In der Debatte um Deutschenfeindlichkeit an Berliner Schulen hat Bundesfamilienministerin Kristina Schröder (CDU) vor Diskriminierung der deutschen Bevölkerung im eigenen Land gewarnt. Auch Deutschenfeindlichkeit sei Fremdenfeindlichkeit, „ja Rassismus“, sagte die Ministerin der „Frankfurter Allgemeinen Sonntagszeitung“ (FAS) . „Denn hier wird jemand diskriminiert, weil er einer bestimmten Ethnie angehört.“ Auch sie selbst sei schon Opfer von Deutschenfeindlichkeit geworden, sagte Schröder. Als sie sich vor ihrer Zeit als Ministerin zum Thema Islam geäußert habe, sei sie mehrmals als „deutsche Schlampe“ beschimpft worden.
Mit Blick auf die Debatte über die Rede von Bundespräsident Christian Wulff ("Der Islam gehört inzwischen auch zu Deutschland“) sagte Schröder Morgenpost Online, sie wolle nun „die ganz pragmatische Frage nach dem Zusammenleben in Deutschland“ stellen. „Hier gilt das Grundgesetz und nicht die Scharia. Ein orthodoxes Verständnis des Islam, nach dem dieser die Einheit von Religion und Politik ist, hat in Deutschland nichts zu suchen.“ Diese Haltung würde von vielen aufgeklärten Muslimen geteilt. Die CDU-Politikerin fügt hinzu: „Ob Frauen geschlagen werden dürfen, beantwortet bei uns das Grundgesetz und nicht der Koran. Die bei uns geltenden Menschenrechte stehen über religiösem Recht. Darüber müssen wir nicht debattieren, das müssen wir voraussetzen.“
Der Vorsitzende der Grünen, Cem Özdemir, forderte Schritte gegen Deutschenfeindlichkeit an Berliner Schulen. Diese sei genauso wenig akzeptabel wie jede andere Form von Diskriminierung, sagte Özdemir dem Blatt. Die Schulen müssten auch gegen Familien oder Milieus gegensteuern, wenn dort mit dem Grundgesetz unvereinbare Einstellungen vermittelt würden. Pädagogen und Behörden sollten die Eltern mehr in die Pflicht nehmen.
Anstoß für die Debatte über die Diskriminierung deutschstämmiger Kinder durch Kinder mit Migrationshintergrund war ein Artikel in der Berliner Lehrerzeitung der Gewerkschaft Erziehung und Wissenschaft (GEW). In dem Text - der vom November 2009 ist - berichten zwei Lehrer der Hector-Peterson-Oberschule in Berlin-Kreuzberg, dass immer mehr deutsche Kinder von Schülern aus türkisch- und arabischstämmigen Familien gemobbt würden.

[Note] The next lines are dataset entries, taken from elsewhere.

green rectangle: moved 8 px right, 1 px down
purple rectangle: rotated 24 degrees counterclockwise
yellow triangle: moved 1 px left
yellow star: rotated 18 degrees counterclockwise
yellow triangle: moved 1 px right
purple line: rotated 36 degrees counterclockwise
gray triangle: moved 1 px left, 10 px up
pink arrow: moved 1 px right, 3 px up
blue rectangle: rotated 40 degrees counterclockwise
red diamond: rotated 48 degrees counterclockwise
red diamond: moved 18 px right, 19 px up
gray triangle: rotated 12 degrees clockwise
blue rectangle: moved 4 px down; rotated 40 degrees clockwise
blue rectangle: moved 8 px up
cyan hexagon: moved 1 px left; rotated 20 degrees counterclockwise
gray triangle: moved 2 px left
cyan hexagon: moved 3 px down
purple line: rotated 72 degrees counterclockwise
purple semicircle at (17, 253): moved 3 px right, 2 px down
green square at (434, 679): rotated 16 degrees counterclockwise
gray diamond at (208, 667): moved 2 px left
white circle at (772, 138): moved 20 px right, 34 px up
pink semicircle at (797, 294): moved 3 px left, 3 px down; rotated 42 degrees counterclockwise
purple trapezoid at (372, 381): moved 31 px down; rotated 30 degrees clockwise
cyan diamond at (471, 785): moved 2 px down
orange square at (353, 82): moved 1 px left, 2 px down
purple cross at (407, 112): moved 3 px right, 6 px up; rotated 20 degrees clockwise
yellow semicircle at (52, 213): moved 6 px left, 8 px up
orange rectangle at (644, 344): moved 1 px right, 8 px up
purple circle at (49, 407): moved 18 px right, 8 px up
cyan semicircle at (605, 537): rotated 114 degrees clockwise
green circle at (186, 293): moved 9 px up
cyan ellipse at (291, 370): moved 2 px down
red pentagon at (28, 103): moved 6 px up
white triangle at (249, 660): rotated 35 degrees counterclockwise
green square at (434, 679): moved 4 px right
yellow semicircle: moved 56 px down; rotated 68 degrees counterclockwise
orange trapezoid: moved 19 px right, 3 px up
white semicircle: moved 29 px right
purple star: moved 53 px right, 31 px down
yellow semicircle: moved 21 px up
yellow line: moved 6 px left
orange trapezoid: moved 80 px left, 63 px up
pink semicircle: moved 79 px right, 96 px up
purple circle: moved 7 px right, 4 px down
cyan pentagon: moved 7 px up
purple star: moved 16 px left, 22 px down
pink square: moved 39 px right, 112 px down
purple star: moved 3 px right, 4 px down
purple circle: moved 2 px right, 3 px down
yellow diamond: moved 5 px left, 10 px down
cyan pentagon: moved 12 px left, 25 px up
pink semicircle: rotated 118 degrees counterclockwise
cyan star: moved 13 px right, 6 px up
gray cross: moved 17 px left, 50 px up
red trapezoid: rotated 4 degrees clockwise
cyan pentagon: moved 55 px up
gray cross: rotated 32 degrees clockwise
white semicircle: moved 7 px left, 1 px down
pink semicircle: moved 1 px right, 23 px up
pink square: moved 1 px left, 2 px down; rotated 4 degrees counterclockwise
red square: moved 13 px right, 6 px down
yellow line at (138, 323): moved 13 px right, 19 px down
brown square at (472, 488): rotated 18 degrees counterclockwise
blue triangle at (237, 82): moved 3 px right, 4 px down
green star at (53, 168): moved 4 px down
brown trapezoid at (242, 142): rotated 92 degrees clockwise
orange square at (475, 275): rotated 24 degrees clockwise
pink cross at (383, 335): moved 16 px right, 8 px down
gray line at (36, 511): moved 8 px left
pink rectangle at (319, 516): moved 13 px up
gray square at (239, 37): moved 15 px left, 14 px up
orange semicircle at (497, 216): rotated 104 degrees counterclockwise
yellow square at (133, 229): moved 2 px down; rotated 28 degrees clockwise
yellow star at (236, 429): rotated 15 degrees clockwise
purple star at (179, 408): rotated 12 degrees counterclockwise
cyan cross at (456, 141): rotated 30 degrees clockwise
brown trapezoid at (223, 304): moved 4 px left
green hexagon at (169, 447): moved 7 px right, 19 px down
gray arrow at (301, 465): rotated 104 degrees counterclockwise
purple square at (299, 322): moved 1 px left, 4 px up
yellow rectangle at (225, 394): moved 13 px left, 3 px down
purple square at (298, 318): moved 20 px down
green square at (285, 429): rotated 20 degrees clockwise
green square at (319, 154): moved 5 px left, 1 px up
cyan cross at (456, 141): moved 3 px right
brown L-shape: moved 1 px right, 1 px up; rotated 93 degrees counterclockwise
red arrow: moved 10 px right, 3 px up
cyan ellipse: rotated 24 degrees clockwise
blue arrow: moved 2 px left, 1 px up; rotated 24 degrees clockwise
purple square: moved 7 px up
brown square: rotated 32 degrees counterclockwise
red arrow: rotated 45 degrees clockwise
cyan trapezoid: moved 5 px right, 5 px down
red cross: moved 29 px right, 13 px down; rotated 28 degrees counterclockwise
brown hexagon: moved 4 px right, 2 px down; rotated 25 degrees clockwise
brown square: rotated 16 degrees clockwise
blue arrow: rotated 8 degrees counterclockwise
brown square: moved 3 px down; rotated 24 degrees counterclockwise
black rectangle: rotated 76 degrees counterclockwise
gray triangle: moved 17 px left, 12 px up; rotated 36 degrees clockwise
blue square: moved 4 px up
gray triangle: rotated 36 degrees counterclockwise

Auf einer Tagung der GEW zum Thema „Mobbing“ wurde über und auf Basis des Artikels diskutiert - Lehrer berichteten von Fällen , wie sie auch schon in dem ein Jahr alten Stück aus der GEW-Zeitung beschrieben werden
Rose-Marie Seggelke, Vorsitzende der GEW, sieht vorerst keine schnelle Lösung. „Wir arbeiten daran“, sagte sie. Mit Sicherheit müsse es aber an den Schulen mehr Sozialarbeiter, Psychologen und Schulstationen geben, die solche Vorfälle sofort registrieren und eingreifen können. Wichtig seien auch mehr Mitarbeiter mit Migrationshintergrund, die die Sprache der Schüler sprechen und gegebenenfalls etwa Schimpfworte auch verstehen. Bereits in der Ausbildung sollten angehende Lehrer auf das Problem hingewiesen und dafür sensibilisiert werden.
Die Integrationsbeauftragte der Bundesregierung, Maria Böhmer (CDU), hatte am Freitag gefordert, dass in Berlin mehr gegen diese Vorfälle getan werden müsse . Und es müsse Deutsch gesprochen werden. Auch andere, vor allem konservative Politiker, sehen in einem konsequent deutschsprachigen Unterricht das richtige Mittel, um das Mobbing deutscher Kinder zu verhindern. Verschiedene Bildungsexperten und Politiker der Berliner Regierungskoalition warnen hingegen davor, Mobbingvorfälle an Berliner Schulen auf einen Konflikt zwischen Deutschen und Zugewanderten zu reduzieren. Sie halten Aggressionen zwischen Schülern für ein soziales Problem.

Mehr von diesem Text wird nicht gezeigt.